Pathmaker Programming Guide

Creating Requesters for Kanji Terminals
Creating Requesters
5–50 067868 Tandem Computers Incorporated
(If you do not have write access to PATHTCP2, you must make a copy of
PATHTCP2. Then, when adding the SET TCP program parameter to the
PATHTCPS file for the target application, name the volume and subvolume where
you copied PATHTCP2.)
Considerations for the IBM
5550 Family of Terminals
The IBM model 5551 terminal supports Kanji and is compatible with the 3270 family of
terminals. The 5551 uses shift-in/shift-out control characters to separate ASCII text
from Kanji text.
Each shift-in and shift-out character occupies a single-byte character position on the
application screen, causing spaces to appear around each string of Kanji text.
Consequently, screen fields which display Kanji text might truncate mixed text on a
5551 terminal. The number of characters lost equals the number of transitions that
occur between ASCII and Kanji.
(This problem will not be apparent during application development because 5551
terminals are not used during development. The screen will not show the truncation
on the Screen Painter or during simulation.)

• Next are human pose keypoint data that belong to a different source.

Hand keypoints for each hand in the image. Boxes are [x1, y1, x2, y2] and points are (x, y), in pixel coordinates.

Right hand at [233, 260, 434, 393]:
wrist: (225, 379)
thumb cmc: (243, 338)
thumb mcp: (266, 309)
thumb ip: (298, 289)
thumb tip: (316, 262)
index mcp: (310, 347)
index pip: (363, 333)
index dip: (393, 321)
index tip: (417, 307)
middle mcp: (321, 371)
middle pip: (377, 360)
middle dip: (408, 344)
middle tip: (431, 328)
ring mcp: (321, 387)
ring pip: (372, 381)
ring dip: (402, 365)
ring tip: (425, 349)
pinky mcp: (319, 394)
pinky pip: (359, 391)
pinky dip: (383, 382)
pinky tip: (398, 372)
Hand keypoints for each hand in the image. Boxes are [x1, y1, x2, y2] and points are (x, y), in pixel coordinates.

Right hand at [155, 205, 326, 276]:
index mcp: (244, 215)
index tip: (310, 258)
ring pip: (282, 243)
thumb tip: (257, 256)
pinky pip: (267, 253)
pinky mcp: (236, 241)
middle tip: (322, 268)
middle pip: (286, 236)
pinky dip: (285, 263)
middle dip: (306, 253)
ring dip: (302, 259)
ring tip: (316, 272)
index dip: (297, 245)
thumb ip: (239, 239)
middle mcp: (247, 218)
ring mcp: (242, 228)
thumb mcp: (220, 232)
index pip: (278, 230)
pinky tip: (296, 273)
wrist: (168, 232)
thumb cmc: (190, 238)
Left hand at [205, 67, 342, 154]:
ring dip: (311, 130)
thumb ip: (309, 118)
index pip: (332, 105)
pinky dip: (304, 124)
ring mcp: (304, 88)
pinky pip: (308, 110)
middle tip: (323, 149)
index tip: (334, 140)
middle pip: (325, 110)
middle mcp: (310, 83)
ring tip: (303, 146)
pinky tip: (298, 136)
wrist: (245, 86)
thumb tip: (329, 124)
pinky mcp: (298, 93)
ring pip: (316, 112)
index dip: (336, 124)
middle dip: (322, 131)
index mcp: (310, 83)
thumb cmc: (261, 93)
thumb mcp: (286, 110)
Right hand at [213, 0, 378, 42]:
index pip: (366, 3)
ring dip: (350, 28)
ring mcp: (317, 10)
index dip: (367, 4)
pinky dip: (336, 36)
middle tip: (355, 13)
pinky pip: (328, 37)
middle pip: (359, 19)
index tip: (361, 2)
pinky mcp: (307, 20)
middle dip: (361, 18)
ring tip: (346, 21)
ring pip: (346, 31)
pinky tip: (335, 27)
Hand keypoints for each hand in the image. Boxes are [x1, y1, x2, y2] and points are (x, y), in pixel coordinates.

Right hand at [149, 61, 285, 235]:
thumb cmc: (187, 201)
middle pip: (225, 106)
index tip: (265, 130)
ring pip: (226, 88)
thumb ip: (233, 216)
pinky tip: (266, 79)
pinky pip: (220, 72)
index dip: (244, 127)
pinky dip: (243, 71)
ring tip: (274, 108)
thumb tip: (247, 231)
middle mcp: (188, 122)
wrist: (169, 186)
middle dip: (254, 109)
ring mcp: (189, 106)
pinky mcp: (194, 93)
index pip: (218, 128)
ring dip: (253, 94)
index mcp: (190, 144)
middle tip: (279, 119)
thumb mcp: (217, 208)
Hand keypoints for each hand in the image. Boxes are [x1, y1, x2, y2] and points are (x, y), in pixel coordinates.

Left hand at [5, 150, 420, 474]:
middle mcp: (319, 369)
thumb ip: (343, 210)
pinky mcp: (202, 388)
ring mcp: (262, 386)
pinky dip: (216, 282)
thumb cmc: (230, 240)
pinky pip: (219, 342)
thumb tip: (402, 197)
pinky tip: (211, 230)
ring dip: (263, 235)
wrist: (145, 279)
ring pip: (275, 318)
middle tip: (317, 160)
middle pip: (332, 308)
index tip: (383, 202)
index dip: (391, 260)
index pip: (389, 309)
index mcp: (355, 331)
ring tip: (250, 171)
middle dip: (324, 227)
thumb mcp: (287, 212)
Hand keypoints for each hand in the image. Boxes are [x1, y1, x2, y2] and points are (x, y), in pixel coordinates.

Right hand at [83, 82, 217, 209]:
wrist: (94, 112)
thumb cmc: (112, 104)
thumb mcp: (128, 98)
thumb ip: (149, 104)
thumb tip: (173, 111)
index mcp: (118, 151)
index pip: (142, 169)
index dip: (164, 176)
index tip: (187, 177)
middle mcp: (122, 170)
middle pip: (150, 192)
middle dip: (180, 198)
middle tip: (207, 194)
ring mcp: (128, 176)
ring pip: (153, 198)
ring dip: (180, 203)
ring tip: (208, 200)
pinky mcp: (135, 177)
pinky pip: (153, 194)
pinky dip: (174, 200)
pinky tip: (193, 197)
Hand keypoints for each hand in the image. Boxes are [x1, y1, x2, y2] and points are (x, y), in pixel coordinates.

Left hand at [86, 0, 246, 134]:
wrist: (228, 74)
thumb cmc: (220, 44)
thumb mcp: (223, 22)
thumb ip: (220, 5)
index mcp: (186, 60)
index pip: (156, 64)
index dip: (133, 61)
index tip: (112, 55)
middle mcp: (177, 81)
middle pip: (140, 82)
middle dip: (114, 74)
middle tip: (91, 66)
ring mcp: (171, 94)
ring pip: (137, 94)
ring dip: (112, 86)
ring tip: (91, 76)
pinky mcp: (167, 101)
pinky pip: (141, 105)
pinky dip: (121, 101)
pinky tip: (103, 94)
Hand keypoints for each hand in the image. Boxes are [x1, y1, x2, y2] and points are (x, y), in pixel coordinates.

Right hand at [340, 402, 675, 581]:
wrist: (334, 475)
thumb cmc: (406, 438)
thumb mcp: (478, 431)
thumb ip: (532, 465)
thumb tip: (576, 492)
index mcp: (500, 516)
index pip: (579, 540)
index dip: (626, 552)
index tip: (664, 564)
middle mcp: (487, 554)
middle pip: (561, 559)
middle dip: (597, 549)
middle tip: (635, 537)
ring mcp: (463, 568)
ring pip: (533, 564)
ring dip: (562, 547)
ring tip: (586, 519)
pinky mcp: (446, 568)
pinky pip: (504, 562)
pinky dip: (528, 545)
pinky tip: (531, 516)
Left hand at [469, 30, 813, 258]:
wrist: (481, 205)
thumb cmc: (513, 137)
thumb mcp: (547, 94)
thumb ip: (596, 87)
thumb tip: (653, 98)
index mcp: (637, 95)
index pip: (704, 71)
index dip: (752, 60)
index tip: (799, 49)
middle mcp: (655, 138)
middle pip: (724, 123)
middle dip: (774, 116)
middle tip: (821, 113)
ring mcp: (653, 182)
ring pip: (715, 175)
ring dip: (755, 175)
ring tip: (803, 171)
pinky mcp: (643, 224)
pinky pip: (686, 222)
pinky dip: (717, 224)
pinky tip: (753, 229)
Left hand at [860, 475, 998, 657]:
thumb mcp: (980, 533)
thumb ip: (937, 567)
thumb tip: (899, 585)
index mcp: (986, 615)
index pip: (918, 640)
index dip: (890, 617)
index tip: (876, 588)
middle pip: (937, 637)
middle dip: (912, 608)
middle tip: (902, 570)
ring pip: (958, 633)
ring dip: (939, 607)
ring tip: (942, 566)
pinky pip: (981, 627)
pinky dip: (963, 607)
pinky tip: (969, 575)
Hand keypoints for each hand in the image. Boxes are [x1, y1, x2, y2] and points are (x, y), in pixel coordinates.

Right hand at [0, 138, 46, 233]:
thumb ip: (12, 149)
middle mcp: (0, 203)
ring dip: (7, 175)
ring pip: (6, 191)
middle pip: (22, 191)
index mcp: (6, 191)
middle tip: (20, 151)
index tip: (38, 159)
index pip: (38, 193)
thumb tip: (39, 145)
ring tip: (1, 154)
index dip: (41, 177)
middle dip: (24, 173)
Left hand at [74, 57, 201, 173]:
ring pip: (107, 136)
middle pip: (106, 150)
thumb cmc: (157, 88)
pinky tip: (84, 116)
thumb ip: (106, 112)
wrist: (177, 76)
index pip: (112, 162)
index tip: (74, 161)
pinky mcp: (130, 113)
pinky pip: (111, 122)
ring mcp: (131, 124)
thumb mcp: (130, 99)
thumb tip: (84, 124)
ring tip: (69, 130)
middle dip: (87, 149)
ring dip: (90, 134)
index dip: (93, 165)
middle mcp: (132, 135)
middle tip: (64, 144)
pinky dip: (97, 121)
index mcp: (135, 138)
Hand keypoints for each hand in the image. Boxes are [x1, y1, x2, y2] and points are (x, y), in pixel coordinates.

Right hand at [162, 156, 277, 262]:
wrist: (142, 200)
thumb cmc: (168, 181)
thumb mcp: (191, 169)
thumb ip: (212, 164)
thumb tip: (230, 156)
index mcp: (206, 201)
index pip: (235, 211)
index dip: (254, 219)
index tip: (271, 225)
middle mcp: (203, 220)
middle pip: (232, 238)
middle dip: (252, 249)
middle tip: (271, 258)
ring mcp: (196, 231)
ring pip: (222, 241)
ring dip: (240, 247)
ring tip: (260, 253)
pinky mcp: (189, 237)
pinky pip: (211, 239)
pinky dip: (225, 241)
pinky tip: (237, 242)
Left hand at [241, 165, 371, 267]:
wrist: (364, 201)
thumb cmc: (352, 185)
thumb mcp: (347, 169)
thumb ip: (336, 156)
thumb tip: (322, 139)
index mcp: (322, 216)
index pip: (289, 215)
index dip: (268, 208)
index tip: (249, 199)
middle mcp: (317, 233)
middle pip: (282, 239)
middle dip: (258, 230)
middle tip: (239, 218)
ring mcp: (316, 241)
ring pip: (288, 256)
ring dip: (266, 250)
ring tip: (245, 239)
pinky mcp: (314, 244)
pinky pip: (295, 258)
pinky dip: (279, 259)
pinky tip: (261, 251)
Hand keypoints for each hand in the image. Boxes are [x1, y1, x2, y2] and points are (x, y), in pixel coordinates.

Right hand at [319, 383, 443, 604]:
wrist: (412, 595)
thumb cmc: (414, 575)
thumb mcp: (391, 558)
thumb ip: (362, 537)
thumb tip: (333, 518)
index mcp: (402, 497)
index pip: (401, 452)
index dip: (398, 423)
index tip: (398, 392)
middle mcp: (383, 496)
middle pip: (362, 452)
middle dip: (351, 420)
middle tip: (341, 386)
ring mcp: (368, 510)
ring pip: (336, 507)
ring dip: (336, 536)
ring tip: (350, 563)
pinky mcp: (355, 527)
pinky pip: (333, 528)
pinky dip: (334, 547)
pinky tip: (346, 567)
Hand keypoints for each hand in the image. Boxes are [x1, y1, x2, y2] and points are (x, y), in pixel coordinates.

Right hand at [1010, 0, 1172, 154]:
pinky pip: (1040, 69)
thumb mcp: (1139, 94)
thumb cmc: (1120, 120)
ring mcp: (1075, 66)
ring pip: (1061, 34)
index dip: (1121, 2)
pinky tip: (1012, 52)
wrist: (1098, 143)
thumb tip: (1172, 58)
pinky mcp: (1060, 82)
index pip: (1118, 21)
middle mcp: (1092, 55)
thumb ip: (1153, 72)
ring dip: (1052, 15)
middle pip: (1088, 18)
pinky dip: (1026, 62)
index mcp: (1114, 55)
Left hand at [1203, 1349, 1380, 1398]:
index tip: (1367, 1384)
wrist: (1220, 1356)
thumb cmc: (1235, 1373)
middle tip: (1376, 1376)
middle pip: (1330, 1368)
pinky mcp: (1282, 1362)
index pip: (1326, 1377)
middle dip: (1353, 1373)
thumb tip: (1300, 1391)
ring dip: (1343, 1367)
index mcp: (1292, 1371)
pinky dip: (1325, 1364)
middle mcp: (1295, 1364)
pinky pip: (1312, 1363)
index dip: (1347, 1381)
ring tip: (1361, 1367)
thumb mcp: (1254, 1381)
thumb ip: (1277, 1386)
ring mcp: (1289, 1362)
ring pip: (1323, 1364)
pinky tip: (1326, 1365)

To avoid this problem, pad each decoration on a requester screen with trailing, non-
blank characters. The number of characters that must be added is equal to the number
of transitions between the text type. Use the Screen Painter to pad the decorations.
The length of each PIC X or PIC A data field that accepts Kanji characters must be long
enough to accept shift-in and shift-out characters. (For example, if a PIC x field is to
accept two Kanji characters, it must be six bytes or greater in length.)